This is about what it adds up too: If the carbon tax costs us, say, $10 billion a year (anyone have a better number?) we not only have to pay that, but we might lose another $20 billion a year as well.
As I’ve said before, you can’t compensate the nation. There is no productivity gain, no win, no efficiency improvement. There is no bigger pie if you have to cook with leather.
Treasury likes to pretend that the rest of the world is “joining” in the carbon schemes, and that by 2016, the US, Canada, Japan, Russia, China and India will have changed their minds and legislated a carbon price.
The Minerals Council of Australia wasn’t convinced that was a good plan, and asked the Centre of International Economics to analyze the Treasury modelling on the carbon price.

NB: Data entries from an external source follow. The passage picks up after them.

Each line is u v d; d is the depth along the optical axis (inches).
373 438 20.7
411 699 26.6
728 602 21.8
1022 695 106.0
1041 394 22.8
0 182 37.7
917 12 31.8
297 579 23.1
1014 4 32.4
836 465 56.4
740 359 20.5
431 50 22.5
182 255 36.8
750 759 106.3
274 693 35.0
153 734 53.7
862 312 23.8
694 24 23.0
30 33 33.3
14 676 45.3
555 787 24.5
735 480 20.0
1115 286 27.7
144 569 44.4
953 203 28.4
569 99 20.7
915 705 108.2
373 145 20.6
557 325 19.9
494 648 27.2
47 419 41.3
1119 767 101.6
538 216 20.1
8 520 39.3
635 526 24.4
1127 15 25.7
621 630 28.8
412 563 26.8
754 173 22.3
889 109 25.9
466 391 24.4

The Treasury wouldn’t let them. (Who do they think owns the models?) Instead the CEI had to do their own modelling.
They are apparently the first to try to figure out what might happen in Australia if the rest of the world doesn’t leap head-first and suicidally into carbon pricing schemes.
The CIE finds losses that are 6 times greater:
- That while the Treasury says Australians will lose 0.3% of GDP by 2020, the CEI model suggests we’ll lose 2% of GDP by 2020 (per year).
- So Australia will be not just $32 billion poorer* by 2020, but $180 billion poorer (about $20 billion poorer per year.)
- Where the Labor-No-Business-Experience Government says investment will drop by 0.4%, the CIE put it at a 3.4% fall.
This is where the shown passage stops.